Facing the Future

Professor John Stewart.

To face the future is no easy task for local government. There are deep uncertainties in society challenging government generally. The unknown impact of continuing austerity, the revitalising of the economy   barely begun, the neglected issues of climate change and growing inequality all demand a response from government in what could be an increasingly troubled society.  These uncertainties make it impossible to specify with any confidence the policies required so government needs to develop a capacity for learning with the public and for using that learning in action.

The role of local government is crucial. One does not learn easily from the uniformity of centralism except sometimes that a mistake has been made everywhere. One does not learn of society generally in the enclosed villages of Whitehall and Westminster. It is the diversity that comes from local choice and the potential for public involvement  in those choices that should provide learning for the whole of government in dealing with the uncertainties of the present and the future.

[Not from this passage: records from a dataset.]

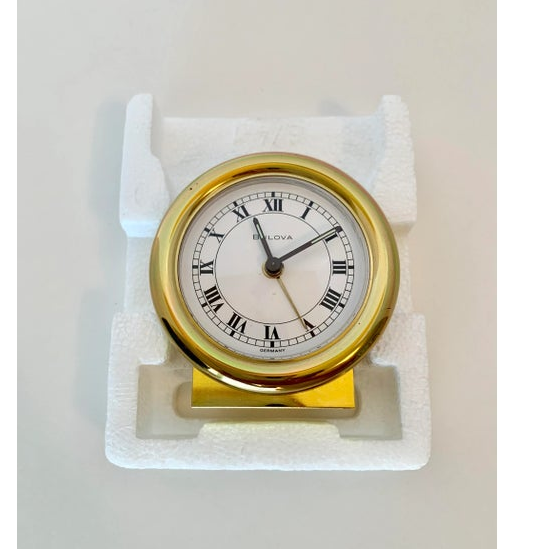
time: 11:09
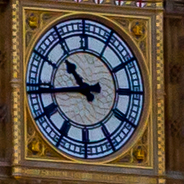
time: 10:43
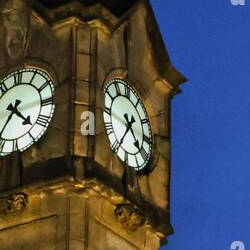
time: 4:35
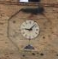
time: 9:07
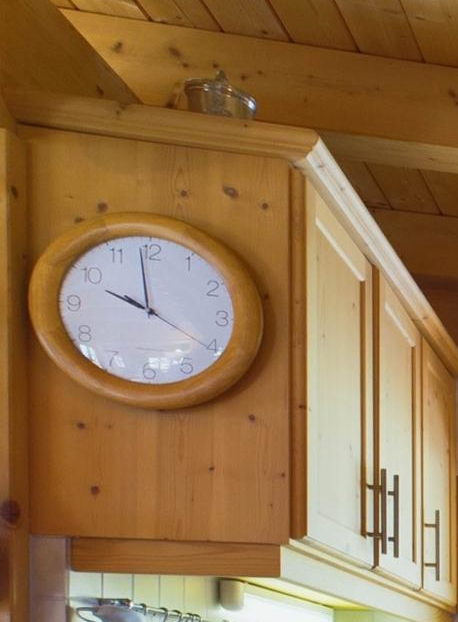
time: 9:58
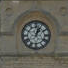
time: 1:02
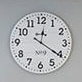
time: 12:20
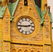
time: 2:45
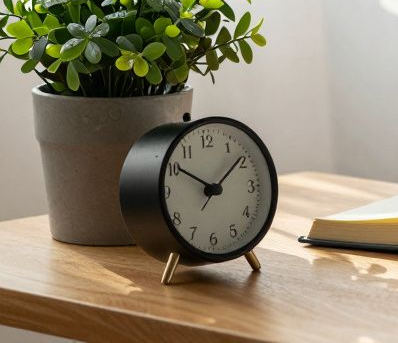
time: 1:50
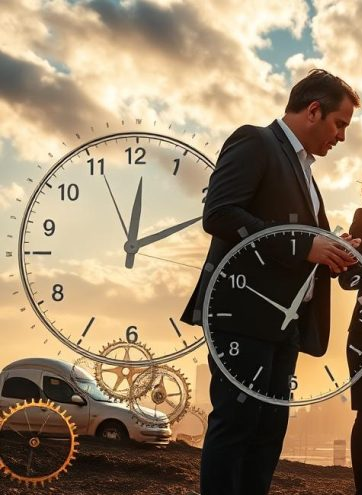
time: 12:11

The future may be unpredictable but local government can build resilience for the challenges ahead. Local authorities can best prepare for the future by rediscovering and reasserting those principles of local government; collective choice based on representative democracy and justified by public accountability.

Representative democracy has to be strengthened for current times. Participatory democracy can be a means of strengthening representative democracy but that requires understanding of the relationship between them. Advocates of participatory democracy and community involvement too often neglect the need for strong representative democracy as if the principles of representation and participation are opposed. A complex and changing society requires representative democracy to achieve accountable and effective government.

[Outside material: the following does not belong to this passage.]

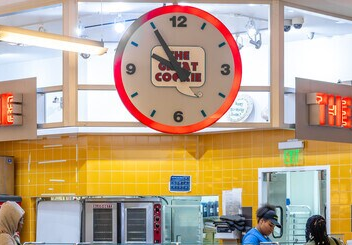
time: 9:54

Effective representation requires new modes of interaction between the council and public and between councillors and citizens. Councils and councillors should develop new approaches to interaction with citizens enabling learning, explaining listening and hearing. Participation supports and informs representative democracy but the public rarely speaks with one voice and there will always be voices unexpressed. The task of the councillor and council is to seek out and balance differing views through political judgment.

Local government should recognise its task is to sustain the public domain in which the public interest is sought through collective choice for which councils and councillors are accountable to the public as citizens. There is a dangerous fallacy that local government and public services should be managed in the same way as the private sector. Managing for public accountability differs fundamentally from the market accountability dominant in the private sector. Many of local government’s relationships with the public are not with customers. Local authorities at times have to inspect, regulate, refuse a service, even enforce and compel and prosecute in pursuit of the public good. The public are citizens whose views are entitled to be heard even when they are not customers. Local government has to balance needs, demands and interests in ways beyond the scope of the private sector. The management of scarce resources is at the heart of local government. The private sector provides no guidance since price is its dominant means of rationing. Local government can learn from the private sector where tasks and conditions are the same, but where they differ, then the private sector has much to learn if they operate in the public domain. In the public domain, politicisation trumps privatisation.

A new emphasis is placed on choice in public services and that is taken to mean individual choice. Local government can enable or deny individual choice but should recognise individual choice has limits. Many choices are not individual choices but collective choices. Policies are decided, parks planned, buildings designed, planning decisions enforced and budgets adopted on the basis of collective choice. The challenge is to increase the capacity of local government to make collective choices well, by strengthening representative democracy and public accountability.

The era of uncertainties requires local authorities not to deny their principles by adopting a private sector model but to work out how those principles can be strengthened so that they can best face and meet the challenges of the future.

 

 

John Stewart is an Emeritus Professor at the University of Birmingham. His is a former Director of INLOGOV and Head of the School of Public Policy. He has written widely and lectured to many officers and councillors on the politics and management of local government, on the case for local government and on public management generally. In 2007 the Society of Local Government Chief Executives gave him the inaugural Presidents Award for an outstanding contribution to local government.